L'Evangile a raison de dire, Monsieur, si le sel s'évanouït, avec quoi sallerat'on?
Grâce à la prudence de vôtre cuisinier, et à quatre doigts de lard bien placés entre les perdrix et la croûte, vôtre pâté est arrivé frais et éxcellent, et il y a huit jours que nous en mangeons; nous avons fait grande commémoration de vous, le verre à la main, non sans regretter le temps où vous avez bien voulu être de nos frères dans vôtre petite cellule des fleurs.

Je ne mérite pas tout à fait les compliments dont vous m'honorez sur l'expulsion du gros frère Fessi; j'ai bien eu l'avantage de chasser les jésuites de cent arpens de terre qu'ils avaient usurpés sur des officiers du roy, mais je ne peux leur ôter les terres qu'ils possédaient auparavant, et qu'ils avaient obtenües par la confiscation des biens d'un gentilhomme; on ne peut pas couper toutes les têtes de l'hydre.
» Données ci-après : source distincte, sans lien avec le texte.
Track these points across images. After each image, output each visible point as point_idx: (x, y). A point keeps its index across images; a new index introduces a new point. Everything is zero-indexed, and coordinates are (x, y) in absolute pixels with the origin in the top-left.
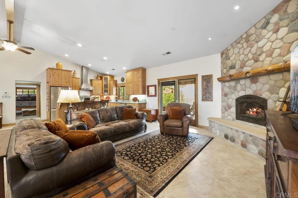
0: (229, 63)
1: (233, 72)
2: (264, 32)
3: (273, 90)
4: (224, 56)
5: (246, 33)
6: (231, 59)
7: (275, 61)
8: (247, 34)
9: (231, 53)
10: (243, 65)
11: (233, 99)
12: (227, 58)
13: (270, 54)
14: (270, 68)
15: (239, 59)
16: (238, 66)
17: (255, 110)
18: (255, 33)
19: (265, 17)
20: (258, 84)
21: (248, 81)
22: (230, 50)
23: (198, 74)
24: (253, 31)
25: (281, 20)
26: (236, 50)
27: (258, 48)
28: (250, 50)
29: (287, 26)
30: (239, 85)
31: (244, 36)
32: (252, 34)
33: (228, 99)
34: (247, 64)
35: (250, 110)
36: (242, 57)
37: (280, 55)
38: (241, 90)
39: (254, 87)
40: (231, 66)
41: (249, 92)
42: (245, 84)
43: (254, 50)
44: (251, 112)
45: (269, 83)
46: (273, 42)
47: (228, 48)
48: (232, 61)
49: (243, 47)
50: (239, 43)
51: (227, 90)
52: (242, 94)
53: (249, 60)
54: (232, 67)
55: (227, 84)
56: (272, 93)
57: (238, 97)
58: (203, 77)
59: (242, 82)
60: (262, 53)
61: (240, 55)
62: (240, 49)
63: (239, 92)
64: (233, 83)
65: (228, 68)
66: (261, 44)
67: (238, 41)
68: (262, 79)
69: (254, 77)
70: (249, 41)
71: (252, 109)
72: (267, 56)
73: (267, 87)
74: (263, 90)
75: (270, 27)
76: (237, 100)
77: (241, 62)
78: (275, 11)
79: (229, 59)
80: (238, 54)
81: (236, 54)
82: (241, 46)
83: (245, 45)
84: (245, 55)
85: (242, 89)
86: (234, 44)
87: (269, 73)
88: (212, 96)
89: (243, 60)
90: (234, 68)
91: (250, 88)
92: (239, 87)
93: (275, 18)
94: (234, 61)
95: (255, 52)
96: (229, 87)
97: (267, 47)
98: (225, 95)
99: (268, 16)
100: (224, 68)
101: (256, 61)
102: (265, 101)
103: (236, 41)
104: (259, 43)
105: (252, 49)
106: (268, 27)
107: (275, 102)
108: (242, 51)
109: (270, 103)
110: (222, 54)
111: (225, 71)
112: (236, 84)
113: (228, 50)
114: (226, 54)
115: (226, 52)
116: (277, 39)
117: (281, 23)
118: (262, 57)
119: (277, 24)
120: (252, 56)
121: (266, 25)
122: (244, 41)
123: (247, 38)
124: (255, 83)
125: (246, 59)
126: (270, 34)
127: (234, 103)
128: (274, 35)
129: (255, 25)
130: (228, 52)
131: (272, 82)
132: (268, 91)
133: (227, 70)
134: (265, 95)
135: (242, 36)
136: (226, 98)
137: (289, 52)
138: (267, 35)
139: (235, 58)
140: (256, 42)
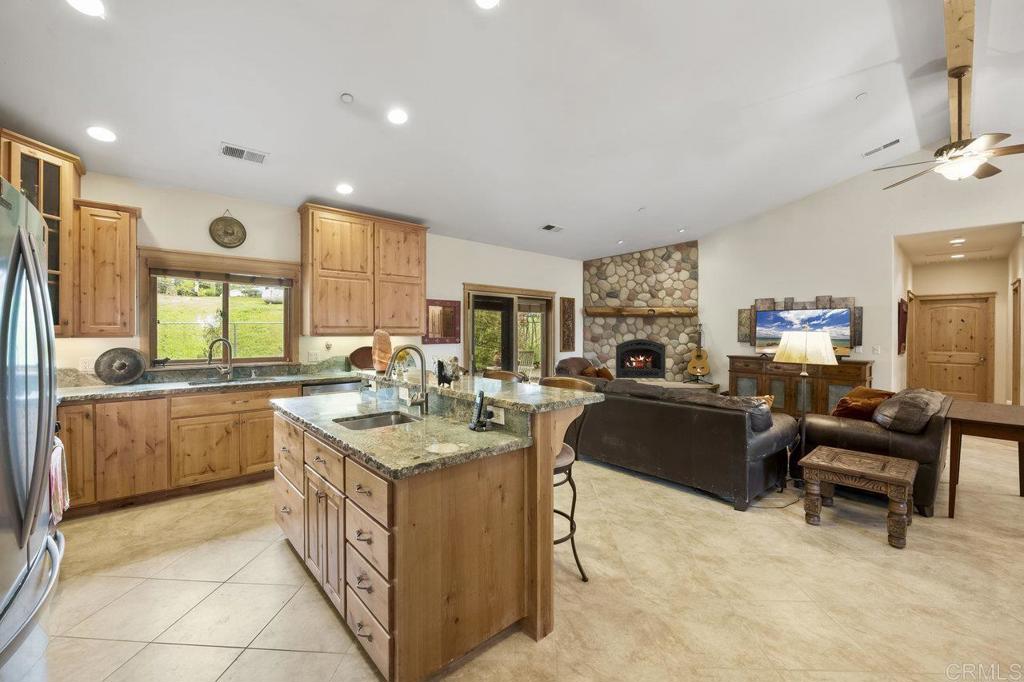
0: (606, 286)
1: (614, 303)
2: (665, 265)
3: (672, 335)
4: (593, 270)
5: (640, 252)
6: (609, 279)
7: (676, 302)
8: (642, 256)
9: (610, 270)
10: (632, 296)
11: (611, 346)
12: (601, 275)
13: (670, 294)
14: (672, 310)
15: (626, 286)
16: (624, 294)
17: (642, 359)
18: (653, 260)
19: (667, 247)
20: (654, 326)
21: (640, 322)
22: (608, 264)
23: (554, 293)
24: (650, 255)
25: (683, 260)
26: (622, 271)
27: (658, 281)
29: (688, 271)
30: (624, 324)
31: (637, 256)
32: (649, 260)
33: (602, 346)
34: (640, 296)
35: (632, 359)
36: (631, 284)
37: (680, 298)
38: (627, 333)
39: (648, 329)
40: (611, 293)
41: (641, 336)
42: (634, 324)
43: (652, 280)
44: (634, 364)
45: (669, 326)
46: (674, 281)
47: (604, 261)
48: (612, 284)
49: (633, 270)
50: (628, 262)
51: (598, 331)
52: (629, 337)
53: (643, 291)
54: (613, 294)
55: (600, 321)
56: (670, 339)
57: (620, 342)
58: (563, 300)
59: (630, 321)
61: (628, 280)
62: (628, 271)
63: (623, 335)
64: (612, 321)
65: (603, 294)
66: (662, 277)
67: (626, 258)
68: (662, 321)
69: (649, 318)
70: (644, 266)
71: (636, 359)
72: (667, 295)
73: (666, 331)
74: (661, 335)
75: (672, 262)
76: (619, 347)
77: (630, 290)
78: (678, 247)
79: (606, 279)
80: (625, 279)
81: (620, 277)
82: (631, 268)
83: (637, 269)
84: (637, 284)
85: (630, 332)
86: (618, 260)
87: (669, 315)
88: (573, 343)
89: (634, 289)
90: (617, 297)
91: (642, 330)
92: (624, 327)
93: (677, 256)
94: (617, 287)
95: (653, 285)
96: (603, 326)
97: (668, 284)
98: (595, 339)
99: (670, 249)
100: (592, 291)
101: (653, 296)
102: (662, 347)
103: (620, 256)
104: (658, 275)
105: (649, 279)
106: (670, 261)
107: (675, 348)
108: (631, 275)
109: (669, 350)
110: (587, 265)
111: (595, 297)
112: (620, 322)
113: (604, 264)
114: (598, 268)
115: (599, 264)
116: (679, 280)
117: (683, 265)
118: (662, 294)
119: (678, 263)
120: (648, 289)
121: (666, 257)
122: (636, 262)
123: (642, 262)
124: (651, 324)
125: (638, 289)
126: (671, 271)
127: (614, 352)
128: (676, 274)
129: (654, 250)
130: (604, 267)
131: (672, 326)
132: (667, 335)
133: (600, 298)
134: (664, 340)
135: (632, 254)
136: (596, 345)
137: (690, 298)
138: (668, 269)
139: (618, 282)
140: (655, 272)
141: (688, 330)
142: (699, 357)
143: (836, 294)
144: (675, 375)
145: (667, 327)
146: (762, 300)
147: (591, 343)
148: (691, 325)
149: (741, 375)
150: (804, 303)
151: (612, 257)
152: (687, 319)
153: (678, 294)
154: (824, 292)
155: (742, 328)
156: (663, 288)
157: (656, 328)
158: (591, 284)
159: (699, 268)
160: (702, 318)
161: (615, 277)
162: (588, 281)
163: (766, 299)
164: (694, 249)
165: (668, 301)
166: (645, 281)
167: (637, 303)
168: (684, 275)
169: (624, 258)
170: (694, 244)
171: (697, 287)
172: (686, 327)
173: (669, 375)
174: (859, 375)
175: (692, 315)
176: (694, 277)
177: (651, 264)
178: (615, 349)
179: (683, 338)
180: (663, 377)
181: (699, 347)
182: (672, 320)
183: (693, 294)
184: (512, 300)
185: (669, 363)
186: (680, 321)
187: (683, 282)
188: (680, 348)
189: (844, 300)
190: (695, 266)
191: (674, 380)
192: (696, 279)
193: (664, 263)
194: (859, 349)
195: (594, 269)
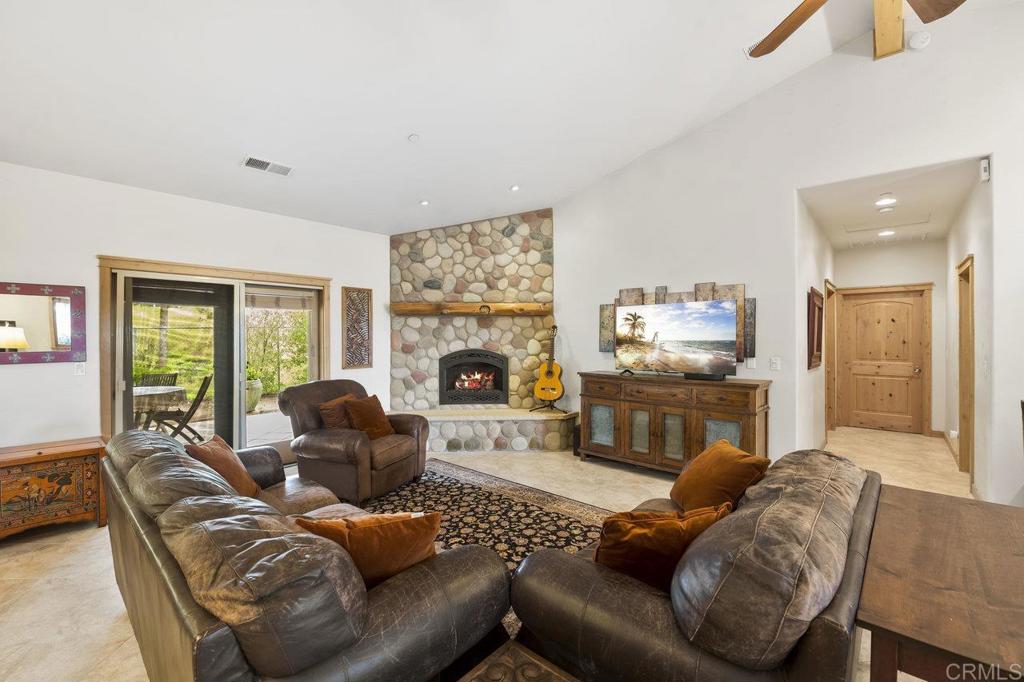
0: (423, 272)
1: (433, 296)
2: (507, 242)
3: (518, 343)
4: (405, 249)
5: (472, 223)
6: (429, 263)
7: (523, 296)
8: (474, 229)
9: (429, 248)
10: (461, 287)
11: (431, 359)
12: (416, 256)
13: (515, 283)
15: (452, 272)
16: (449, 285)
17: (478, 376)
18: (489, 235)
19: (509, 217)
20: (493, 330)
21: (473, 323)
22: (426, 240)
23: (329, 280)
24: (485, 228)
25: (532, 236)
26: (445, 250)
27: (497, 266)
28: (480, 263)
29: (540, 251)
30: (450, 328)
31: (467, 229)
32: (485, 235)
33: (418, 359)
34: (472, 287)
35: (464, 377)
36: (460, 270)
37: (529, 290)
38: (454, 340)
39: (485, 334)
40: (430, 282)
41: (475, 344)
42: (465, 326)
43: (489, 263)
44: (466, 384)
45: (514, 330)
46: (520, 265)
47: (419, 235)
48: (431, 270)
49: (462, 249)
50: (454, 237)
51: (412, 337)
52: (457, 346)
53: (476, 280)
54: (433, 284)
55: (415, 322)
56: (515, 347)
57: (445, 352)
58: (347, 291)
59: (459, 322)
60: (502, 277)
61: (454, 264)
62: (455, 251)
63: (448, 343)
64: (433, 323)
65: (420, 285)
66: (502, 259)
67: (450, 231)
68: (503, 323)
69: (485, 318)
70: (478, 244)
71: (469, 377)
72: (511, 285)
73: (510, 336)
74: (503, 342)
75: (517, 239)
76: (443, 361)
77: (457, 278)
78: (525, 217)
79: (423, 262)
80: (451, 262)
81: (443, 258)
82: (459, 246)
83: (468, 248)
84: (468, 269)
85: (458, 338)
86: (440, 233)
87: (512, 314)
88: (370, 354)
89: (463, 277)
90: (439, 287)
91: (476, 335)
92: (449, 332)
93: (524, 230)
94: (439, 273)
95: (490, 270)
96: (419, 331)
97: (511, 270)
98: (407, 349)
99: (515, 221)
100: (403, 280)
101: (490, 287)
102: (504, 360)
103: (444, 229)
104: (498, 257)
105: (484, 262)
106: (514, 237)
107: (522, 361)
108: (459, 257)
109: (514, 364)
110: (395, 242)
111: (407, 287)
112: (442, 324)
113: (421, 240)
114: (412, 246)
115: (412, 241)
116: (526, 263)
117: (532, 242)
118: (503, 284)
119: (526, 240)
120: (482, 276)
121: (509, 232)
122: (465, 238)
123: (474, 237)
124: (487, 326)
125: (469, 276)
126: (516, 250)
127: (435, 368)
128: (523, 255)
129: (490, 220)
130: (420, 245)
131: (517, 330)
132: (511, 343)
133: (414, 288)
134: (506, 349)
135: (460, 226)
136: (410, 357)
137: (541, 289)
138: (511, 250)
139: (440, 266)
140: (493, 253)
141: (541, 334)
142: (550, 373)
143: (721, 281)
144: (522, 398)
145: (511, 330)
146: (627, 290)
147: (403, 355)
148: (544, 328)
149: (596, 401)
150: (680, 294)
151: (431, 230)
152: (537, 319)
153: (525, 284)
154: (706, 278)
155: (604, 332)
156: (503, 276)
157: (495, 333)
158: (401, 270)
159: (554, 248)
160: (559, 318)
161: (435, 259)
162: (397, 265)
163: (634, 290)
164: (546, 221)
165: (512, 293)
166: (479, 265)
167: (467, 297)
168: (534, 256)
169: (450, 232)
170: (546, 214)
171: (551, 275)
172: (537, 330)
173: (513, 399)
174: (746, 405)
175: (545, 313)
176: (548, 260)
177: (487, 241)
178: (436, 365)
179: (533, 346)
180: (507, 402)
181: (551, 359)
182: (518, 320)
183: (546, 284)
184: (231, 288)
185: (514, 382)
186: (527, 322)
187: (533, 266)
188: (528, 362)
189: (731, 288)
190: (548, 245)
191: (520, 407)
192: (551, 263)
193: (506, 240)
194: (751, 362)
195: (405, 247)
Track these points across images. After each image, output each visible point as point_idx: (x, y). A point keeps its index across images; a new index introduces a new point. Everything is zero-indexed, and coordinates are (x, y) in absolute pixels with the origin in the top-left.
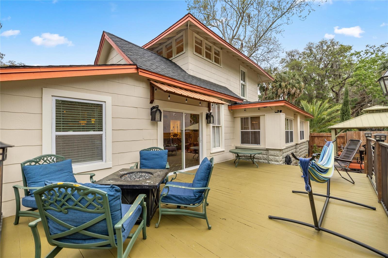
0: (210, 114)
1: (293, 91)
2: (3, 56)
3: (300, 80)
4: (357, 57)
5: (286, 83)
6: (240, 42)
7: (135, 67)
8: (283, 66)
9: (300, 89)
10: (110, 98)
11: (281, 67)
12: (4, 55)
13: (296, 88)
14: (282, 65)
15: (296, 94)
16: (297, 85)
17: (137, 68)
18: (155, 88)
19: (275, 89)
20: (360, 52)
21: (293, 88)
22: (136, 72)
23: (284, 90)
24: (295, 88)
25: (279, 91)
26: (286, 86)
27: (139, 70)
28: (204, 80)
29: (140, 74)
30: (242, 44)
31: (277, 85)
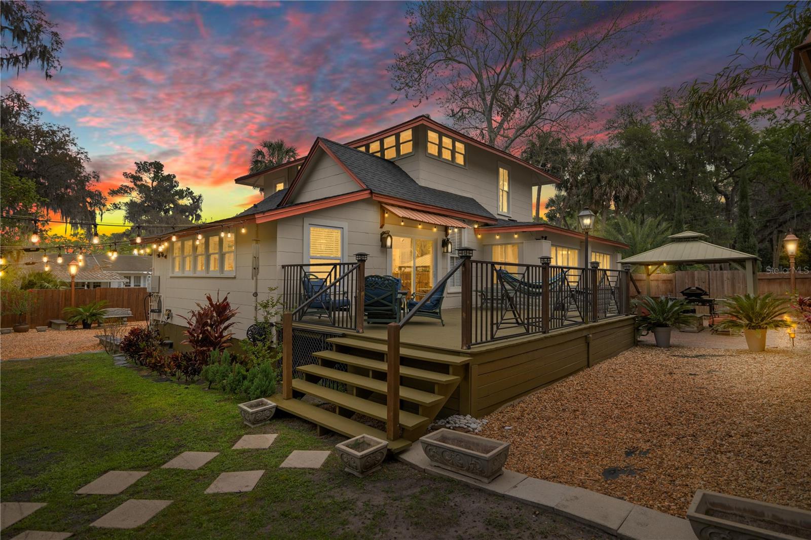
0: (448, 240)
1: (624, 193)
2: (39, 116)
3: (639, 169)
4: (769, 119)
5: (610, 175)
6: (513, 93)
7: (369, 192)
8: (610, 135)
9: (638, 188)
10: (347, 224)
11: (608, 137)
12: (42, 114)
13: (630, 186)
14: (609, 133)
15: (630, 197)
16: (632, 179)
17: (371, 193)
18: (386, 211)
19: (588, 187)
20: (776, 109)
21: (623, 186)
22: (370, 196)
23: (606, 189)
24: (627, 186)
25: (595, 191)
26: (610, 180)
27: (374, 195)
28: (440, 191)
29: (374, 198)
30: (517, 96)
31: (592, 178)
Si vous êtes curieux de nouvelles de philosophie, je vous dirai qu'un officier, commandant d'un petit fort sur la côte de Coromandel, m'a aporté de l'Inde l'Evangile des anciens bracmanes. C'est je crois le livre le plus curieux, et le plus ancien que nous aions; j'en excepte toujours l'ancien testament dont vous connaissez, la sainteté, la vérité, et l'ancienneté. Une chose fort plaisante, c'est que tous les peuples anciens croyaient l'immortalité de l'âme, quand les Juifs n'en croiaient pas un mot.

Si vous voulez des nouvelles de nos armées, le Régiment de Champagne s'est battu comme un Lyon, et a été battu comme un chien.

Si vous voulez des nouvelles de la marine, on nous prend nos vaisseaux tous les jours. Si vous aimez mieux des nouvelles de finances, nous n'avons pas le soû. Je vous aime, je vous regrette et je vous respecte de tout mon cœur.